First excuse my bad english on math subjects. I'm working on it.

How can I integrate by parts:
$$I_{m}=\int\frac{1}{(x^2+a^2)^m}\,dx$$

I need to find a recursive form,
But I can't find the right g' and f to get this done...

I've tried
$$g'=1 \quad\,\quad\ f=\frac{1}{(x^2+a^2)^m}$$
As well as $$g' = \frac{1}{(x^2+a^2)}\quad\ →g=arctan(x/a)\ , \quad\ f=\frac{1}{(x^2+a^2)^{m-1}}$$

But on the next integral of g*f ' , I can't find any way to simplify it to Im-1 or another integration by parts that will lead somewhere.

Which g' and f should I pick for this integral then? Thanks in advance..

Last edited: Jan 31, 2012
2. Jan 31, 2012

### tiny-tim

welcome to pf!

hi oferon! welcome to pf!

(btw, your english is fine … on this post at least )
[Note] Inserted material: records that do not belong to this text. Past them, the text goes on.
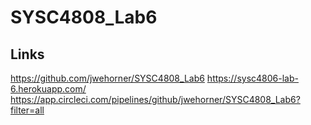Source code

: # SYSC4808_Lab6
## Links
https://github.com/jwehorner/SYSC4808_Lab6
https://sysc4806-lab-6.herokuapp.com/
https://app.circleci.com/pipelines/github/jwehorner/SYSC4808_Lab6?filter=all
(i haven't tried it myself , but …)

my guess is that the trick is to write it (x2 + a2)/(x2 + a2)m+1,

and then use x as f or g

3. Jan 31, 2012

### oferon

Which "x" do you reffer to saying "and then use x as f or g" ?

I've tried the trick you suggested using:

$$g'=x^2+a^2 \quad\, \quad\ f=\frac{1}{(x^2+a^2)^{m+1}}$$

but all I get is:

$$\frac{arctan(\frac{x}{a})}{(x^2+a^2)^{m+1}} - ∫arctan(\frac{x}{a})*\frac{-2x(m+1)}{(x^2+a^2)^{m+2}}$$

And now I'm stuck all over again..

4. Jan 31, 2012

### tiny-tim

hi oferon!

hint: x2/(x2 + a2) = x(x/(x2 + a2))